* _SFIDA 1_
Indica se ciascuna affermazione concorda con il brano sugli spazi in Lynch, rispondendo sì o no e citando alla lettera le parole decisive: (a) il primo spazio è il quotidiano; (b) il paravento favorisce la fuga della figura; (c) il secondo spazio è quello della rêverie.
* _SFIDA 2_
Ricopia dal brano sugli spazi in Lynch il passo che inizia con "Il secondo spazio" e termina con "densità di esistenza.".

Ritorniamo, per fare luce su questo aspetto, allo spazio e alla sua divaricazione essenziale.
Il primo spazio, lo si è detto, è il quotidiano che in Lynch è sempre il luogo della ritualità di superficie e del decoro rallentato, sospetto e ottuso, che proprio attraverso questo tergiversare delle cose si apre alla possibilità, come una tela di Fontana, della crepa che permette la manifestazione dell’Altro (luoghi lynchiani per eccellenza sono la sterminata provincia USA, le anse della metropoli o i set cinematografici, tutti spazi dove si manifesta una certa qualità di tempo perduto e la più grande quantità di desiderio represso). Si tratta di una qualitá di spazio anonimo (e diviso in sezioni come un’arena), quadro che può restringersi in sottoquadri, balaustra di contenimento che restringe i limiti compromettendo la figura all’isolamento: è la funzione assolta dal paravento, che impedisce, come i tendaggi adoperati da Francis Bacon3, la dispersione o la fuga della figura. Siamo dinanzi proprio a quel baconiano «scenario senza risalto» (Leiris) degli sfondi optic, che sono trappola e spazio avvolgente (le dilatazioni operate dal grandangolo in Lynch, l’analogo uso che il cineasta fa delle pareti che si serrano a nastro sulla figura).

Il secondo spazio è quello della rêverie, che all’inizio si pone come alone e interferenza di un quotidiano di cui sarebbe l’inaudito corollario permettendo, alla fine, la manifestazione di qualcosa di irrefutabile, l’apparizione di una presenza. Si tratta di un “faccia a faccia” il cui fine è il contatto, la presa di qualcosa che possiede la più grande densità di esistenza.

* _DATI FORNITI_
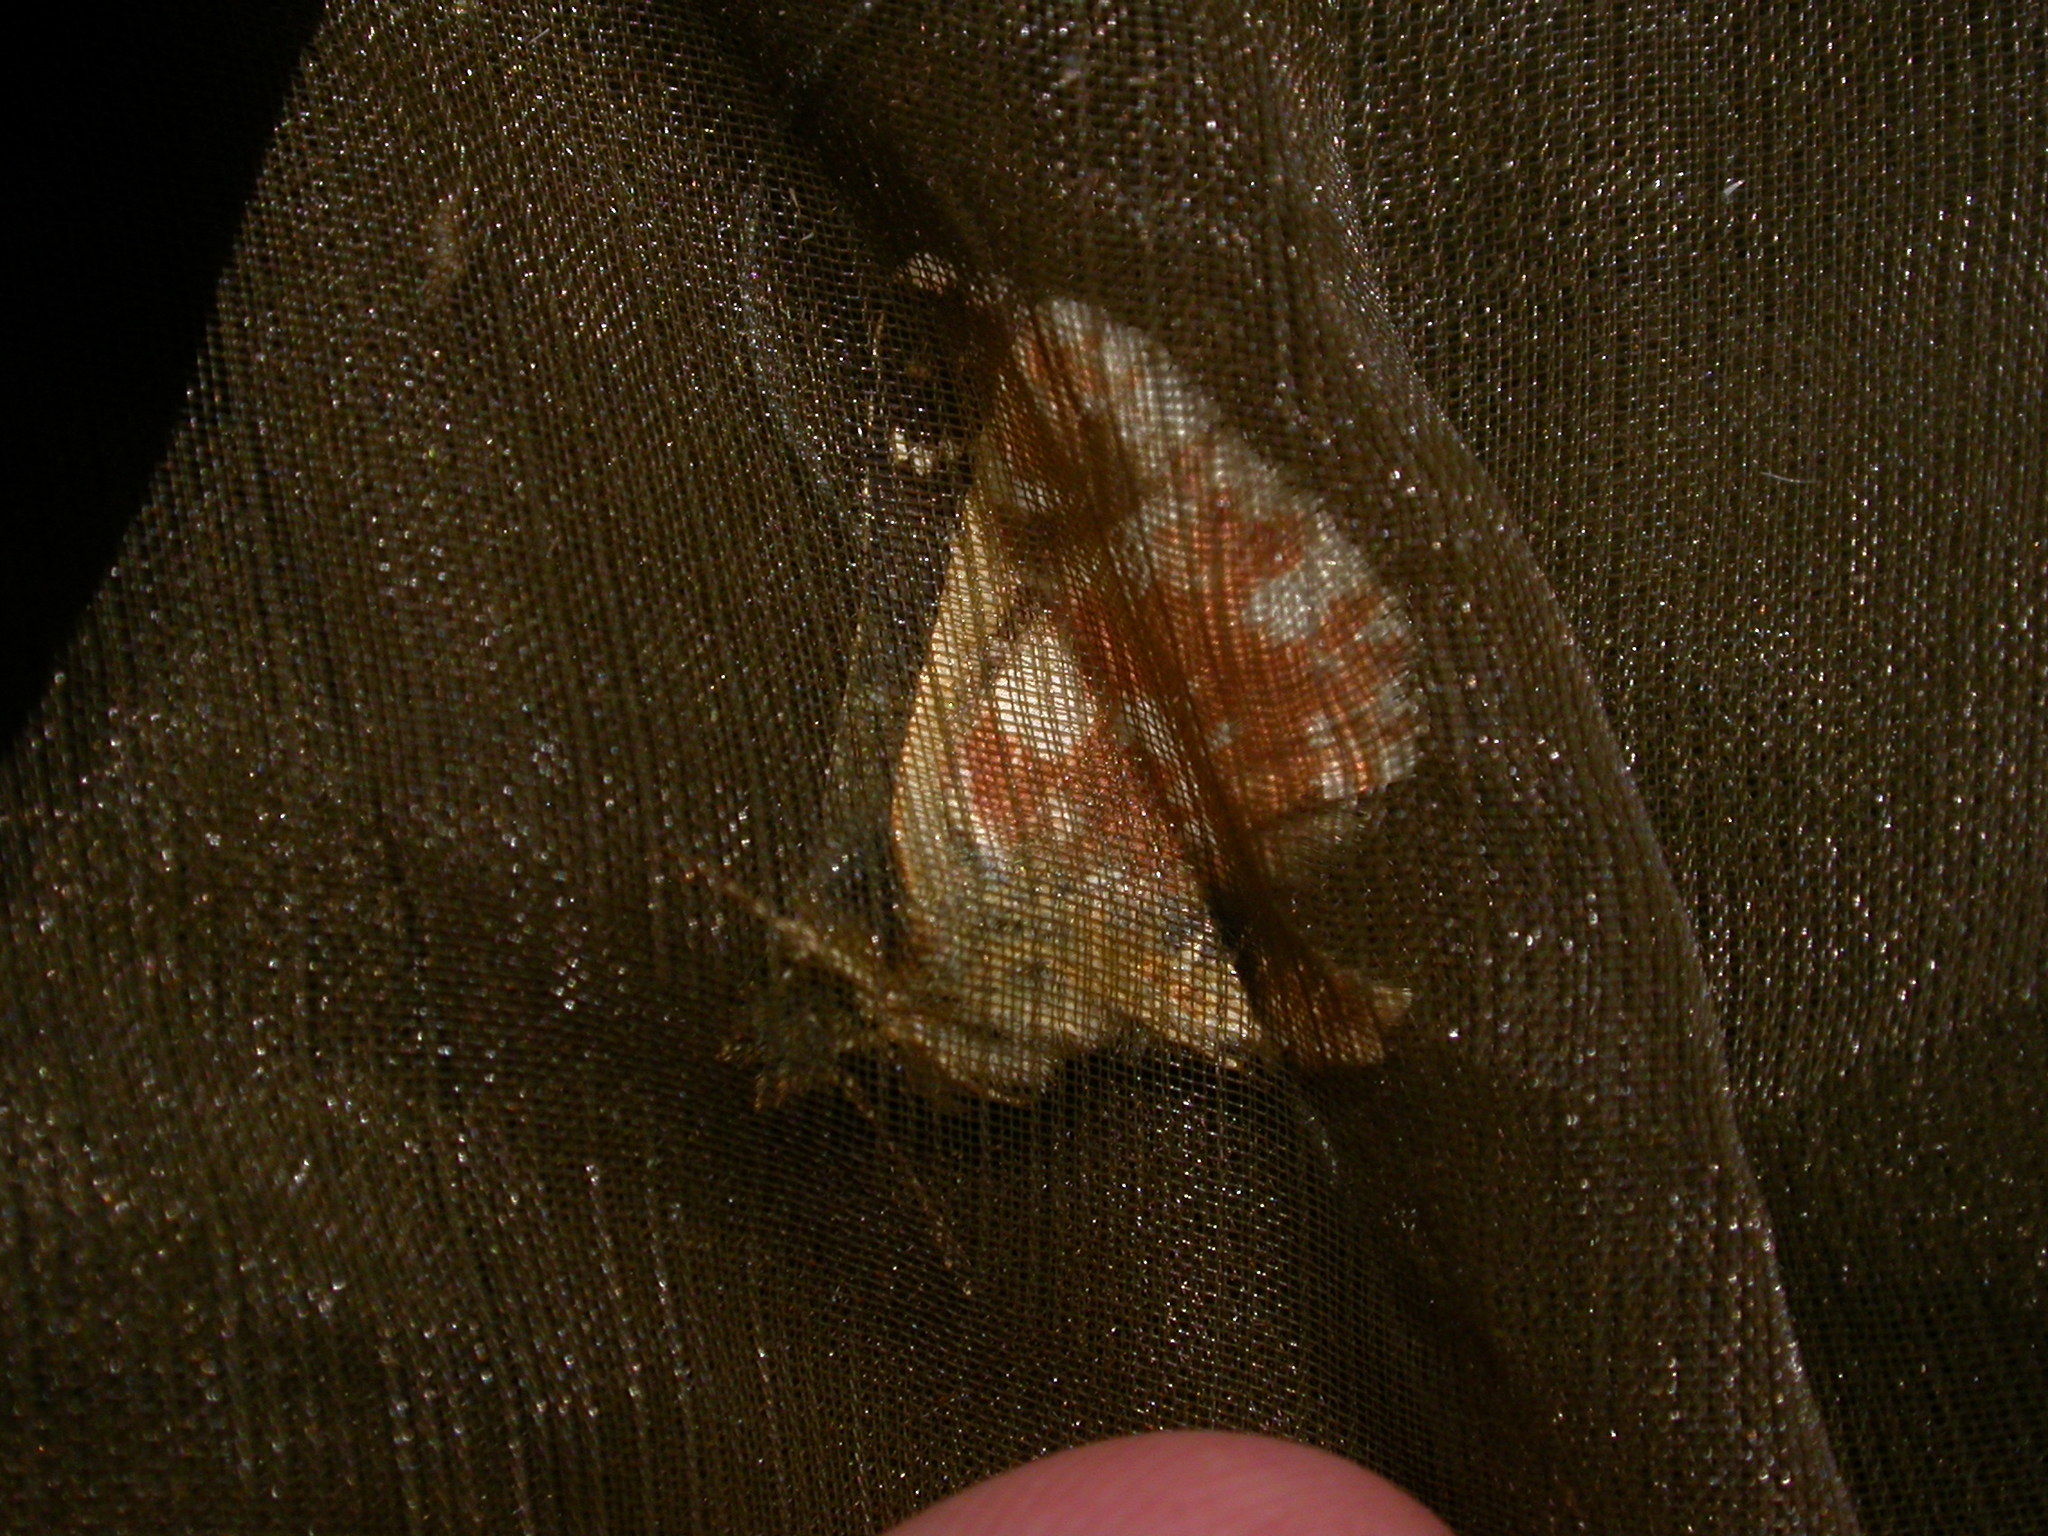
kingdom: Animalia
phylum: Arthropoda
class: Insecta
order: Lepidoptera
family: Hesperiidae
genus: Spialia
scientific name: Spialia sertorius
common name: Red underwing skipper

---

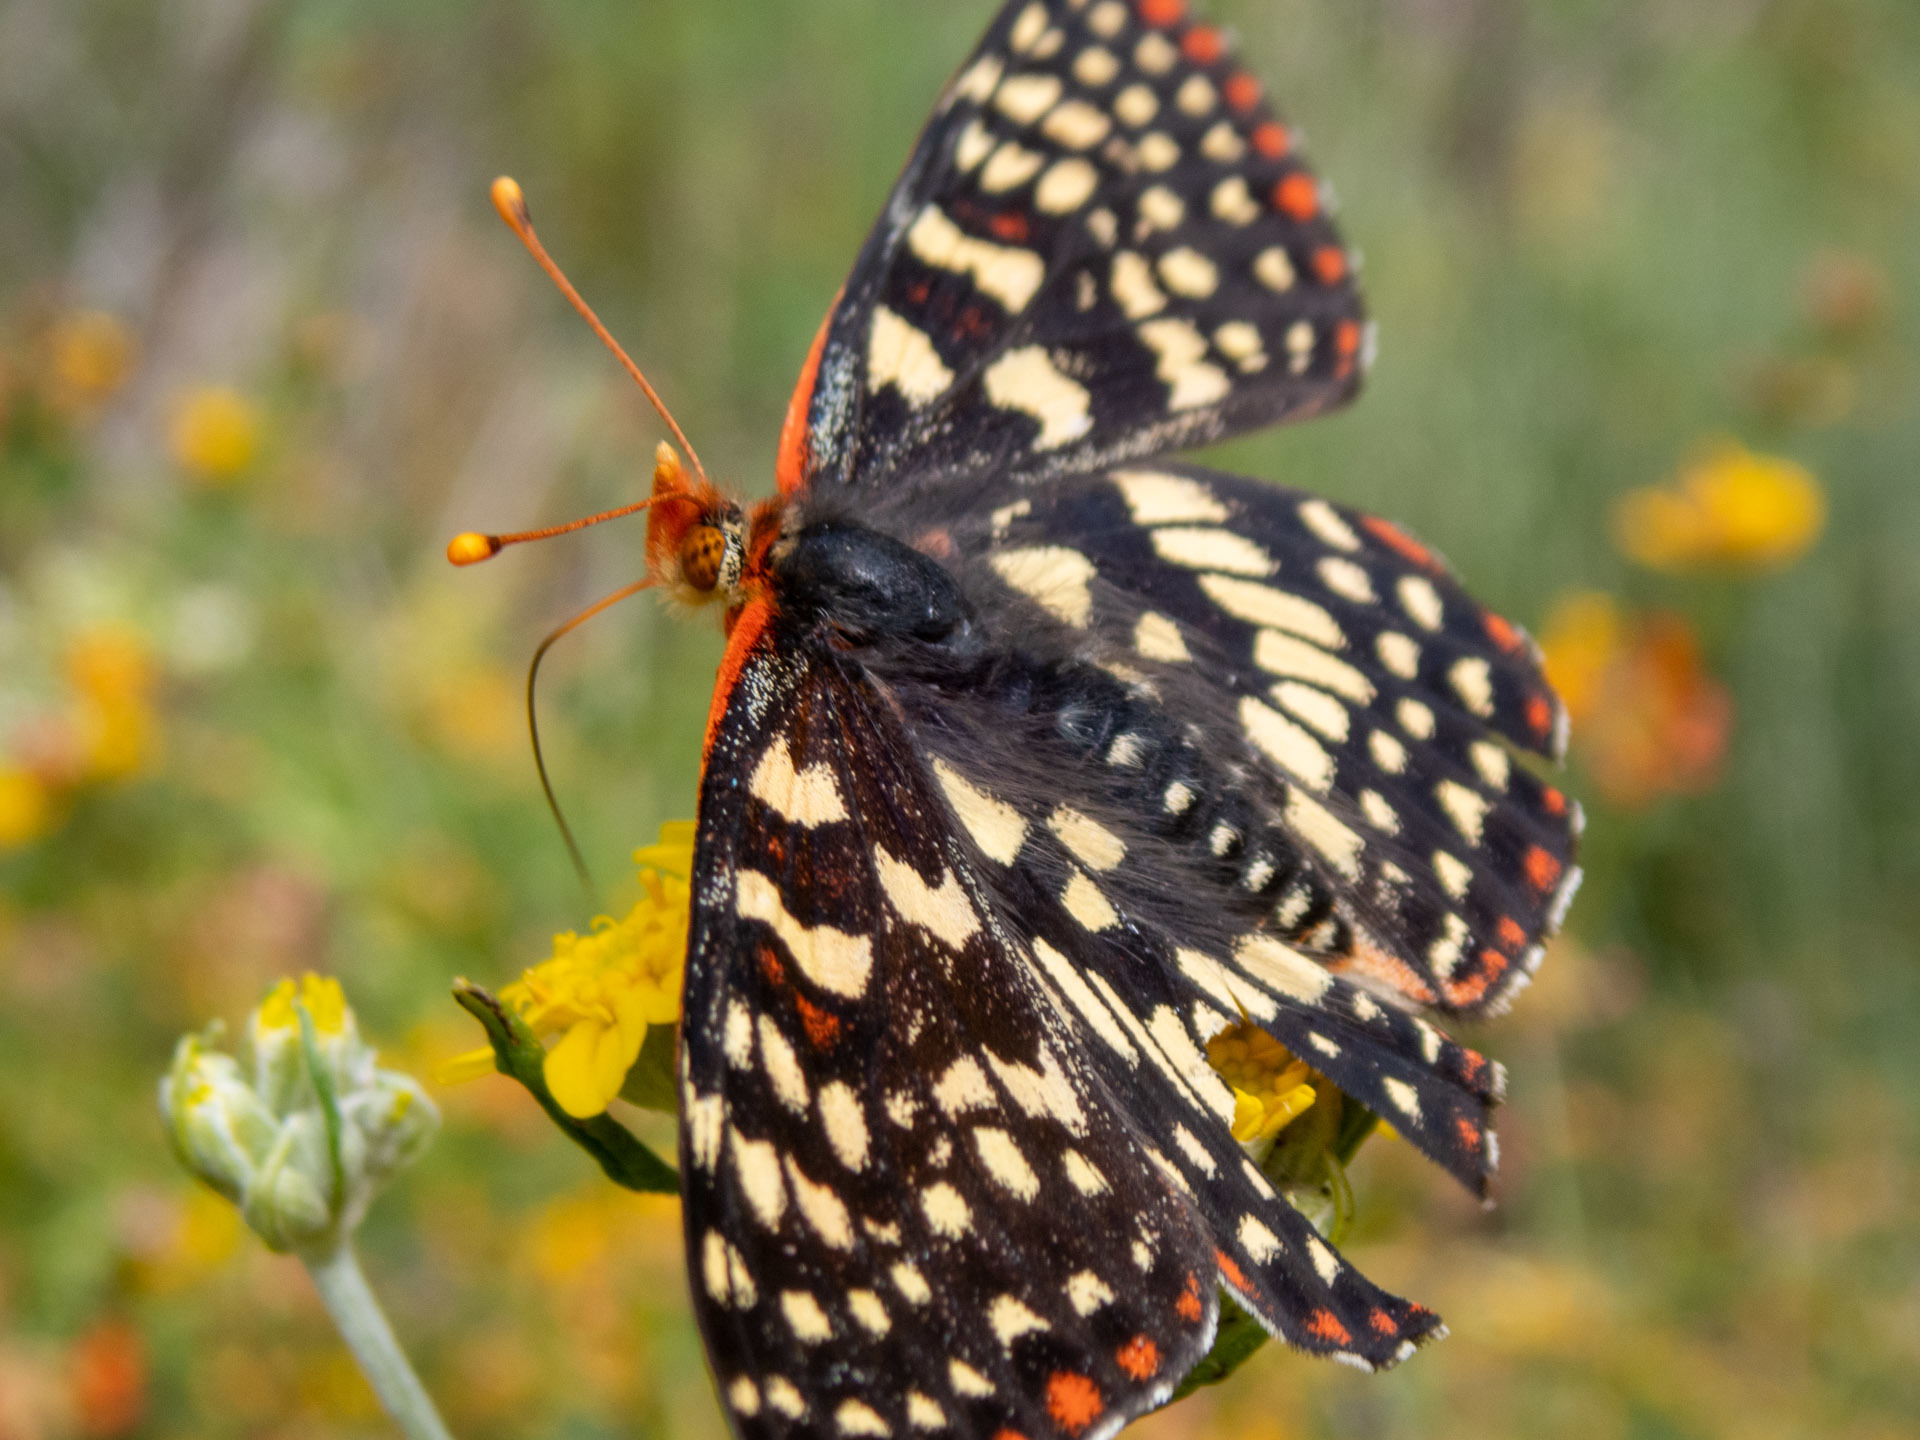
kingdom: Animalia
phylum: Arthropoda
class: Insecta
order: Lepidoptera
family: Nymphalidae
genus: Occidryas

* _RISULTATO FINALE 1_
(a) Sì: "Il primo spazio, lo si è detto, è il quotidiano"
(b) No: "la funzione assolta dal paravento, che impedisce"
(c) Sì: "Il secondo spazio è quello della rêverie"

* _RISULTATO FINALE 2_
Il secondo spazio è quello della rêverie, che all’inizio si pone come alone e interferenza di un quotidiano di cui sarebbe l’inaudito corollario permettendo, alla fine, la manifestazione di qualcosa di irrefutabile, l’apparizione di una presenza. Si tratta di un “faccia a faccia” il cui fine è il contatto, la presa di qualcosa che possiede la più grande densità di esistenza.